Do penguins care about their neighborhood? Population implications of bioerosion in Magellanic penguin, Spheniscus magellanicus, at Martillo Island, Beagle Channel, Argentina

Abstract

Intrinsic and extrinsic factors, such as bioerosion at nesting sites, regulate population dynamics and are relevant for the long-term conservation of penguins. Colony trends (between 2004-2022) were studied in a Magellanic penguin colony on Martillo Island, Beagle Channel, Argentina and compared between zones with contrasting degrees of erosion (high, medium, low). Individuals from each zone were characterized for foraging ecology, stress, and reproductive performance during the 2017-2018 breeding season to better understand the colony dynamics. Changes in nest abundance varied in magnitude between nesting zones with different characteristics of occupation time, density and erosion. Declines in nest abundance in the densest, most eroded and longest occupied zone suggests that environmental degradation may be limiting the colony's carrying capacity. A higher percentage of late breeders (probably younger breeders) occupied the less eroded and more recently occupied zone. Foraging, breeding and stress barely differed between zones. New individuals recruiting into the breeding colony select less-eroded zones, either to reduce competition for nests or to avoid other effects of erosion and high-density areas. If this is the mechanism behind the shift in numbers throughout the island, we expect the island to be progressively occupied to the west. If competition or other density dependent factors are at play, a time will come when the vacant east side will begin to be recolonized by younger individuals. However, if erosion or other long-term effects spread throughout the island, recolonization may not occur and the colony may ultimately be abandoned as individuals search for new breeding grounds. Erosion at the breeding site may be a key factor in regional population trends of this burrow nesting species, by following an extinction / colonization of new sites process.
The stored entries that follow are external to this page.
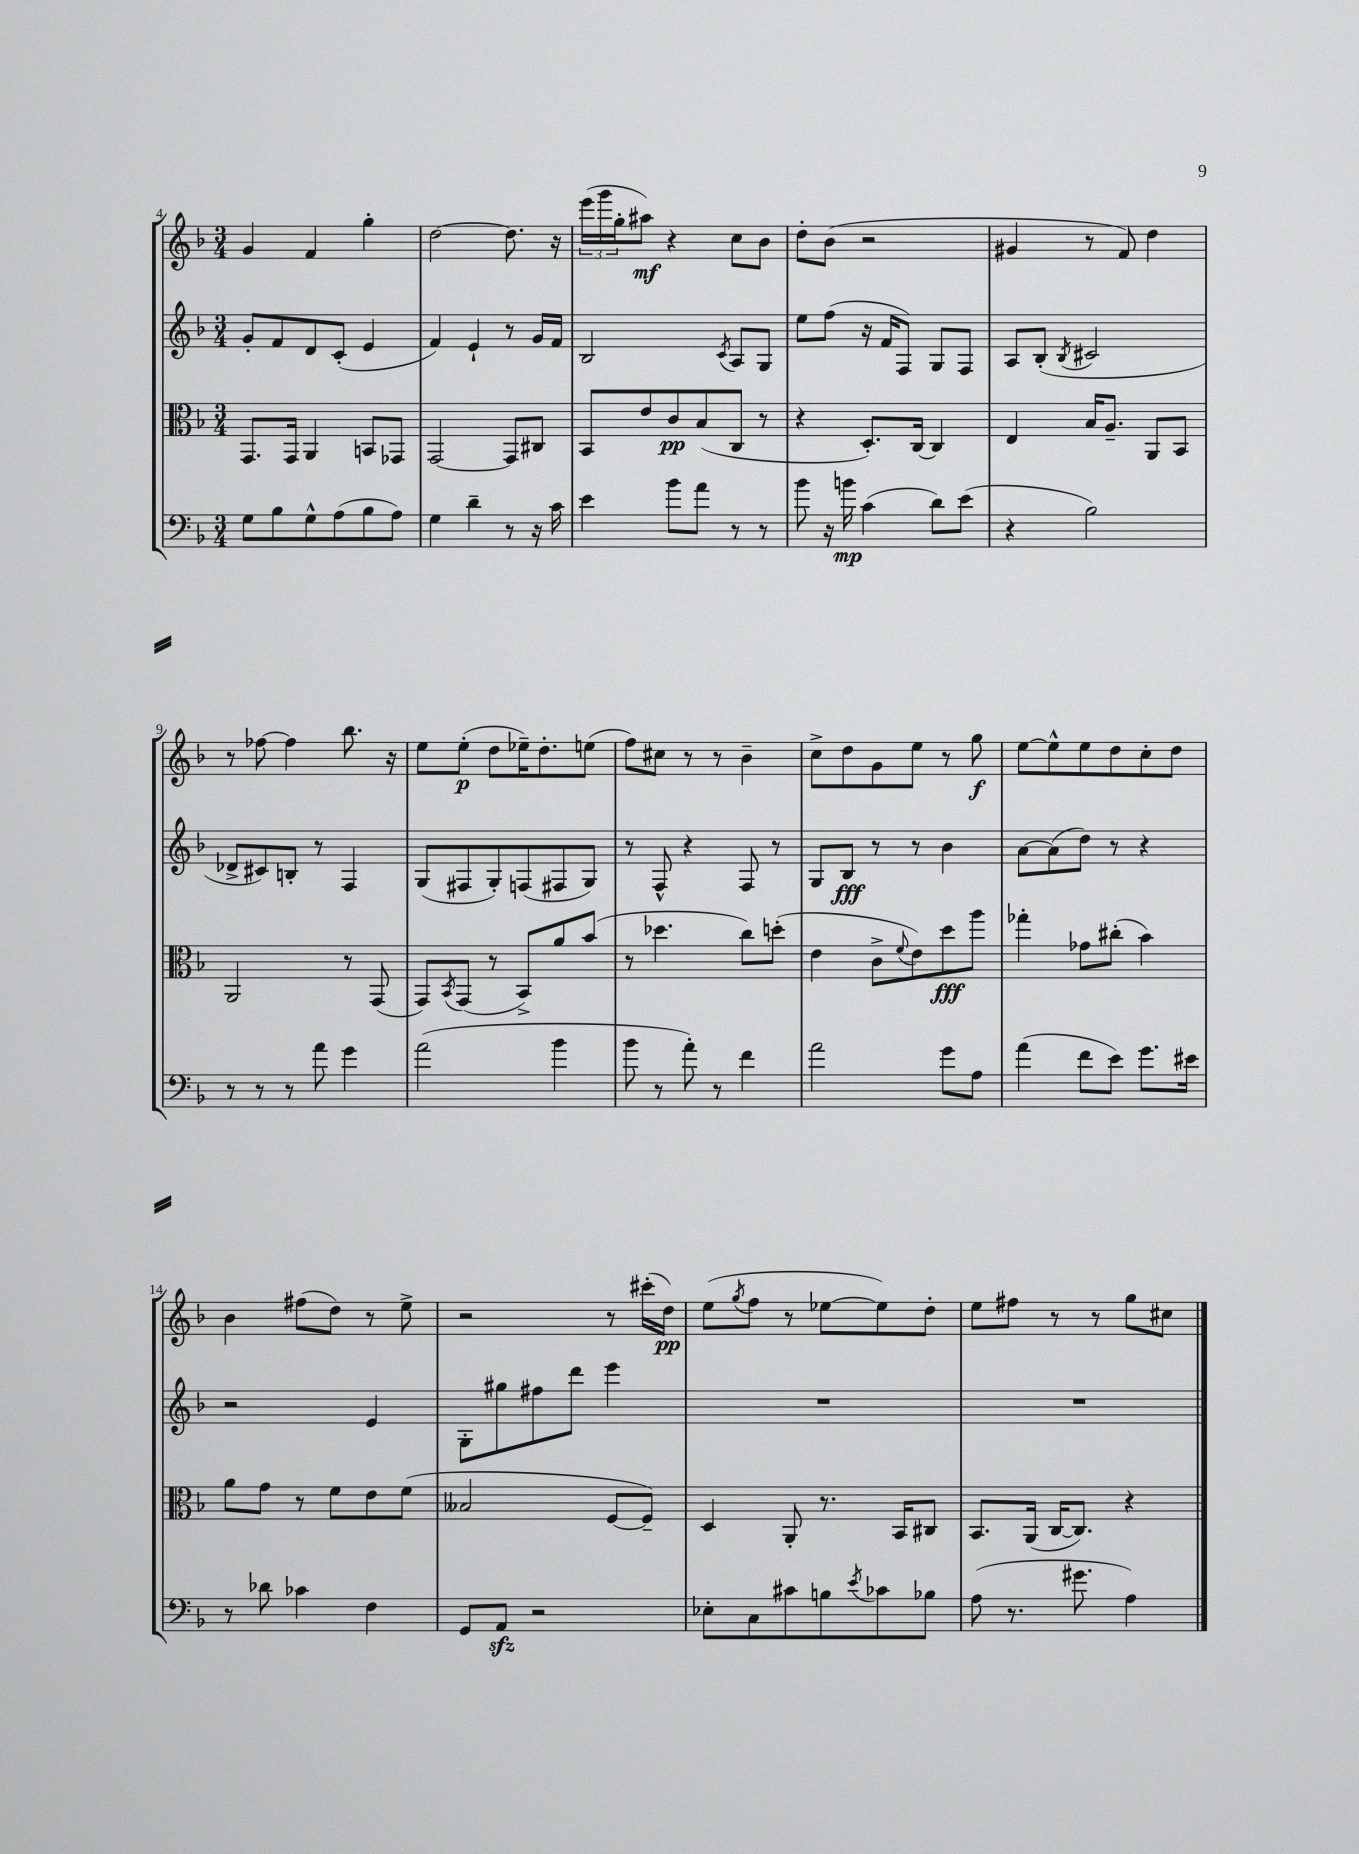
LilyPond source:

<<
\new StaffGroup <<
\new Staff = "s0" {
    \clef treble \key f \major \numericTimeSignature \time 3/4
    g'4 f'4 g''4-. |
    d''2~ d''8. r16 |
    \tuplet 3/2 { e'''16( g'''16 g''16-. } ais''8\mf) r4 c''8 bes'8 |
    d''8-. bes'8( r2 |
    gis'4 r8 f'8) d''4 |
    r8 fes''8~ fes''4 bes''8. r16 |
    e''8 e''8-.\p( d''8 ees''16--) d''8.-. e''8( |
    f''8) cis''8 r8 r8 bes'4-- |
    c''8-> d''8 g'8 e''8 r8 g''8\f |
    e''8~ e''8-^ e''8 d''8 c''8-. d''8 |
    bes'4 fis''8( d''8) r8 e''8-> |
    r2 r8 cis'''16-.( d''16\pp) |
    e''8( \acciaccatura { g''8 } f''8 r8 ees''8~ ees''8) d''8-. |
    e''8 fis''8 r8 r8 g''8 cis''8 \bar "|." |
}
\new Staff = "s1" {
    \clef treble \key f \major \numericTimeSignature \time 3/4
    g'8-. f'8 d'8 c'8-.( e'4 |
    f'4) e'4-! r8 g'16 f'16 |
    bes2 \acciaccatura { c'8 } a8 g8 |
    e''8 f''8( r16 f'16 f8) g8 f8 |
    a8 bes8-.( \acciaccatura { bes8 } cis'2 |
    des'8-> cis'8) b8-. r8 f4 |
    g8( fis8 g8-.) f8( fis8 g8) |
    r8 f8-^ r4 f8 r8 |
    g8 bes8\fff r8 r8 bes'4 |
    a'8~ a'8( d''8) r8 r4 |
    r2 e'4 |
    g8-. gis''8 fis''8 d'''8 e'''4 |
    R2. |
    R2. \bar "|." |
}
\new Staff = "s2" {
    \clef alto \key f \major \numericTimeSignature \time 3/4
    g,8. g,16 a,4 b,8 ges,8 |
    g,2~ g,8 cis8 |
    bes,8 e'8 c'8\pp bes8( c8 r8 |
    r4 d8.-.) c16~ c4 |
    e4 bes16 a8.-- a,8 bes,8 |
    a,2 r8 g,8( |
    g,8) \acciaccatura { bes,8 } g,8( r8 bes,8->) a'8 bes'8( |
    r8 des''4. c''8) d''8-.( |
    e'4 c'8-> \appoggiatura { f'8 } e'8) d''8\fff a''8 |
    ges''4-. ges'8 cis''8-.( bes'4) |
    a'8 g'8 r8 f'8 e'8 f'8( |
    beses2 f8~ f8--) |
    d4 a,8-. r8. bes,16 cis8 |
    bes,8. a,16( c16~ c8.) r4 \bar "|." |
}
\new Staff = "s3" {
    \clef bass \key f \major \numericTimeSignature \time 3/4
    g8 bes8 g8-^ a8( bes8 a8) |
    g4 d'4-- r8 r16 c'16 |
    e'4 bes'8 a'8 r8 r8 |
    bes'8 r16 b'16\mp c'4( d'8) e'8( |
    r4 bes2) |
    r8 r8 r8 a'8 g'4 |
    a'2( bes'4 |
    bes'8 r8 a'8-.) r8 f'4 |
    a'2 g'8 a8 |
    a'4( f'8 e'8) g'8. eis'16 |
    r8 des'8 ces'4 f4 |
    g,8 a,8\sfz r2 |
    ees8-. c8 cis'8 b8 \acciaccatura { e'8 } ces'8 bes8 |
    a8( r8. gis'8. a4) \bar "|." |
}
>>
>>
\layout { \context { \Score currentBarNumber = #4 } }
Fig 1. Bio-erosion categories at Martillo island, Beagle Channel, caused by Magellanic penguin (Spheniscus magellanicus).

Zones with low (0–30%), medium (30–50%) and high (> 50%) erosion percentages of the island during 2016 year (modified of [42]). Dots: point of the permanent grid. Location of Martillo Island (red star in upper maps) in the Beagle Channel, Tierra del Fuego, Argentina (grey).

Fig 2. Nest density (Dn: nests/ha) of the Magellanic penguin colony in Martillo Island each year, from 2004 to 2022.

Fig 3. Colony size of the Magellanic penguin in Martillo Island.

Total population (estimated number of breeding pairs for Distance Software) per year. Errors bars indicate ± SE. Arrows indicate the selected change points for model 2.

Fig 4. Growth trends of the Magellanic penguin colony on Martillo Island in each erosion zone and overall.

Counted nest number per year and erosion zone: High, Medium and Low degrees of erosion. Mean and ± SE (errors bars) estimated on Model 2 using package rTRIM.

Fig 5. Percentage of inactive nests of Magellanic penguins per year in zones with high (black), medium (grey) and low (white) degrees of erosion and total (diagonal stripes).

Mean ± SD (standard deviation = errors bars) are shown.

Fig 6. Stable isotope signatures of Magellanic penguins in 2017 at Martillo Island.

Carbon and nitrogen stable isotope biplot and standard ellipse areas corrected for small sample size (SEA_C) of blood adult n = 22 from zones with different erosion degrees: high (red), medium (green) and low (yellow) and fledging chicks n = 14 from high (blue) and medium (purple) erosion zone.

Fig 7. Percentage of early, medial or late breeders (nests) for each zone with high, medium or low erosion degrees.